The man cocked his head, and the bloodshot dead eyes stared. “You’re...the Fourth.” 

 

“I was.” 

 

“Is that what I’ll become now? A grim reaper?” 


“No,” Minato raised the curved blade, prepared to carve through the ghost. Body knowing what to do. “You can rest.”

 

“Thank you,” the man gave a last, wobbly smile before the metal cut through him head to toe. Like ink in water, the man’s spirit floated into the reincarnation cycle. 

 

Minato didn’t know how he knew that. 


Black residue of the ghost curled circles in the air before fading. Leaving the sight of the man’s collapsed body in the alley. 

 

 

Atop the Hokage building, Minato sat and listened. Spine curling by the second. Haunching him over and over as he listened .

 

“ - matron isn’t comfortable with the child - “

 

“I don’t care,” Hiruzen said. “Naurto will remain in their care. It’s what’s best for the child.”

 

Without thinking, Minato tossed a sealed kunai. Metal blade flying in an aimless direction and he flashed . Appearing outside a diner, he tossed another. 

 

He visited three orphanages, filled to the brim, before landing outside the window of his son’s room. Alone and wailing, his child rolled in his dingy crib. Kushina had made one for their son before he was born. It was in their apartment, in the nursery Naruto will never see. 

 

A woman no older than Minato stormed inside. Demanding silence and tossing arms in the air. Teeth bared. 

 

She wanted to hit his child, strangle his child.

 

His Naruto.

 

Minato, not understanding how such a monster was allowed near his son, an entity of darkness leapt from his body and swept through the woman. Her eyes blanked, face slackened and her body fell. Leaving behind a stunned soul in place. Looking after her body in sudden terror.

 

“It - you monster,” she gasped. 

 

Blaming his son. 

 

An innocent babe shocked silent by the noise of a body that had been so angry hitting the ground.

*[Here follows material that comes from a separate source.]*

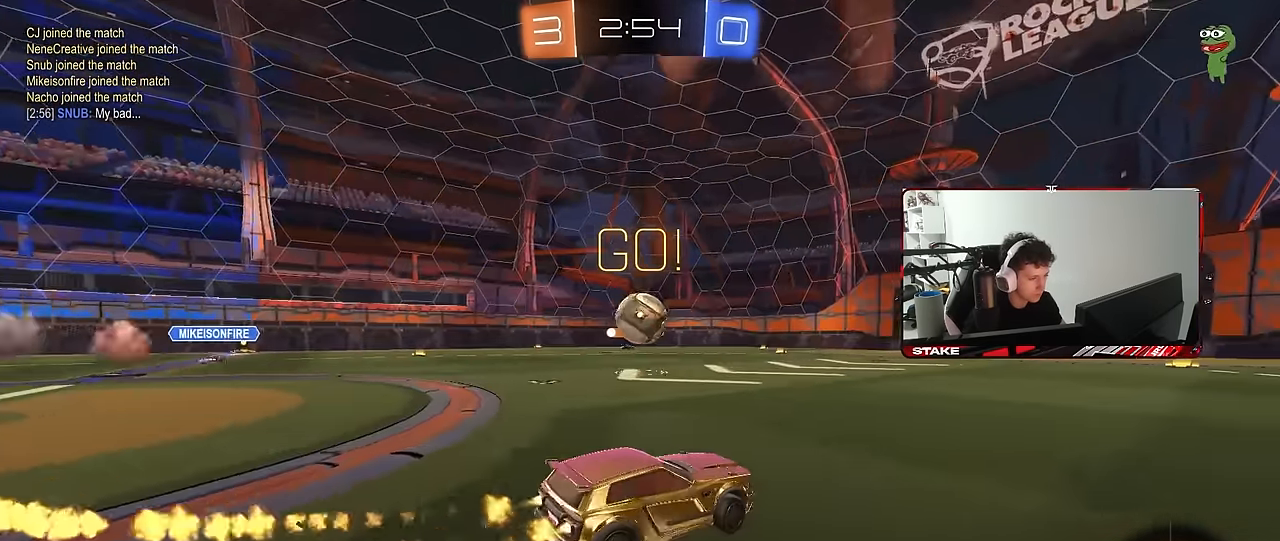
{"keys": ["w"], "mouse": [], "mouse_move": "still", "events": [[33, "a", "up"], [83, "d", "down"], [133, "d", "up"], [183, "a", "down"], [183, "mouse_left", "up"], [266, "a", "up"], [366, "d", "down"], [366, "mouse_right", "down"], [466, "d", "up"], [466, "mouse_right", "up"]]}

“Don’t you dare,” Minato said, and the lady fell to her knees as she met his dark blue gaze. “This is what you get for messing with my son.”


“L-Lord - “

 

And with that his scythe swept through her spirit. Covering the distance with its massive rod and blade.

 

Dropping from the windowsill, he stood over his son. Wanted to feel that soft skin of innocence under his fingertips and kiss that frown of confusion off his face. 

 

So, very carefully, he reached down into the crib.

 

“I wouldn’t do that,” the gravelled voice of that grim reaper in the alley stopped him. “The Kyuubi doesn’t like Death all that much. Wouldn’t want to tick it off.”

 

Sighing, Minato stepped back and appraised the lithe, grey-haired figure before him. 

 

“I also,” the man said, leaning against his own scythe like a walking stick, “wouldn’t make a habit of killing humans before their time.”

 

“Why not?” Minato asked, staring distastefully at the woman who dared wish to strike his son. Hiruzen had promised to look after his child yet he willingly let such beasts near Naruto. The boy who carries the weight of the village’s sacrifice on his tiny shoulders. If Hiruzen was letting this happen, Minato dreaded what the future held in store.

 

Jiraiya, where are you?

 

You promised.

 

“For one,” the grim reaper stated, “The whole thing is improper practice. You’re new here. So it can be forgiven. She wasn’t anyone important considering the grand scheme of fate-lines, however,” he straightened, grim-faced. “It’s still improper. Souls that haven’t finished their line of fate tend to be a headache for the guys upstairs.” He jutted a thumb upwards. “They don’t like it.”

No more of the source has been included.